------ DOCUMENT SECTION

Cutting the Cord, Over-the-Air TV, and DRM

This weekend, I set up an over-the-air antenna and tuner at home. It wasn’t because of the Super Bowl, but because of Jeopardy!.

First Solution at Streaming Jeopardy!: YouTube TV

I canceled cable last year, but Jeopardy! is the one broadcast show that I want—my family watches it every evening. That led me down a path of evaluating streaming options. As a long-time, happy YouTube Premium user, I settled on YouTube TV, a paid subscription service that charges $72.99(!) for what is essentially a cable package of channels with an online DVR. For that steep price, I got a base package that doesn’t even include 4K resolution when it’s available. To add further insult to injury, the interface is truly terrible—I thought it would have the benefit of building on the well-known paradigm used on YouTube itself, but no—it’s nothing like YouTube. So, I got motivated to look for alternatives again. Unfortunately, it seems that YouTube TV is one of the better streaming options that includes the local channel that carries Jeopardy!. Time for extreme measures: I decided to try out an antenna.

Second Attempt: HDHomeRun, Antenna, and Plex

I bought an ATSC 3.0 HDHomeRun Flex 4K tuner and an antenna. The HDHomeRun is a small box that takes a coax cable from your antenna as input and provides a method for turning over-the-air (OTA) signal into digital streams on your home network—connected by Ethernet—that you can watch live or record for later viewing. I’m using Plex for scheduling and recording the channel that carries Jeopardy! on network-attached storage. Plex also provides a player app on Apple TV.

So far, so good. Plex recorded two episodes of Celebrity Jeopardy!, and is poised to get the regular series’ episodes this week. Plex offers some interesting features, like commercial marking and skipping, and its DVR seems to have all the standard features one would expect. The playback interface seems basic, but serviceable. I’ve got my fingers crossed that this will be a good long-term solution, and I can kick YouTube TV, and its terrible interface and high price, to the curb.

------------

→ **EXERCISE AIM**
Resume the post on cutting the cord from its last sentence. The lines after this point are separate material, apart from the post on cutting the cord.

------ AVAILABLE DATA

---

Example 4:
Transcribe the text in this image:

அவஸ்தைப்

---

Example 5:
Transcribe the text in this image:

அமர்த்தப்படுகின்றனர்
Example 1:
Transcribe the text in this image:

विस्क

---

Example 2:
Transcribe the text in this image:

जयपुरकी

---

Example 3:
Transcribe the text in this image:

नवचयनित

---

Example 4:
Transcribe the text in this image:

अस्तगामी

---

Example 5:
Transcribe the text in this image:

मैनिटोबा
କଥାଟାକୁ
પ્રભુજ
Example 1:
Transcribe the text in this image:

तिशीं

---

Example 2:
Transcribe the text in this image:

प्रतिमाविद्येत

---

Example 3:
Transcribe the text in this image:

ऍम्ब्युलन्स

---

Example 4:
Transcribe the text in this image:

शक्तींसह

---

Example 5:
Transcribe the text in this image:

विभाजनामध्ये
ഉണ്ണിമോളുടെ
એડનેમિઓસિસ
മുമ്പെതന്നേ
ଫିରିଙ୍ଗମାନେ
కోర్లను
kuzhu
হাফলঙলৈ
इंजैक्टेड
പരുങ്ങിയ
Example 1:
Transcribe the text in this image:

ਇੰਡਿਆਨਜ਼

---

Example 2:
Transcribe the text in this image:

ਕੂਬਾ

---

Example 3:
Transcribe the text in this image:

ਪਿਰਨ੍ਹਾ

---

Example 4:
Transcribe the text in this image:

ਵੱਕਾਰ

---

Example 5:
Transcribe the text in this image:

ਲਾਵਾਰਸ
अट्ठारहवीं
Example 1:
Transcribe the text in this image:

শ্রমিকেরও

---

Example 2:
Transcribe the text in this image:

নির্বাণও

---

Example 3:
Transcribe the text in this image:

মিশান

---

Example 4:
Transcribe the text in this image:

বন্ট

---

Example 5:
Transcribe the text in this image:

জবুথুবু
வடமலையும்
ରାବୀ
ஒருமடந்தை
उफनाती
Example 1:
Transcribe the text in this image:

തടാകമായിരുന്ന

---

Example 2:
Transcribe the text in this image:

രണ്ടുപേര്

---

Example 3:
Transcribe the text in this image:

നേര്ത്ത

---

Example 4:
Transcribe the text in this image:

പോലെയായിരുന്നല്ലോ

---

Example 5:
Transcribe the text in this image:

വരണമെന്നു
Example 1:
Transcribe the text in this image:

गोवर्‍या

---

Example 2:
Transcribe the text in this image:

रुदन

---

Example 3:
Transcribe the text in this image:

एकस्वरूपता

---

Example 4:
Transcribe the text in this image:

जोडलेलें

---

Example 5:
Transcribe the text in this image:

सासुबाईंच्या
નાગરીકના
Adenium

------------

→ **RESULT FOR THIS TASK**
This wasn’t a particularly cheap option: the HDHomeRun cost $199, the antenna another $199, and I already had a lifetime Plex pass, but that’s another $120 (or $5/month) if you don’t. (Plex isn’t required, but the software that comes with the HDHomeRun is pretty barebones.) Still, to get rid of a $73/month subscription, I’m willing to plunk down; it’ll pay for itself in a handful of months.

Gloomy Epilogue: “NextGen TV” and the Spectre of DRM

While perusing the online channel guide, I noticed some channels—including our local CBS affiliate—were marked as DRM-encumbered. A quick search revealed an article by Jared Newman at TechHive:

It’s been more than five years since I first asked whether ATSC 3.0, aka NextGen TV, would spell doom for over-the-air DVR. The answers are coming in now, and they’re not encouraging.

Unfortunately, even OTA broadcasts are starting to be DRM-encumbered. The HDHomeRun I bought is ATSC 3.0 compliant, so I should be fine, but man, it seems that there’s no stopping the march of DRM. I pay quite a lot for my content, and don’t pirate. But I’m frequently bitten by the annoyances of DRM. Just in the last week, I got an HDCP error on a TV, and my new Vision Pro blacked out the screen on a screenshot that I wanted to share with a friend to illustrate what the theater-like experience is like. No piracy was going to happen with a still frame of me watching Avengers: Endgame, I assure you; but a black screen certainly ruined the point I was trying to make.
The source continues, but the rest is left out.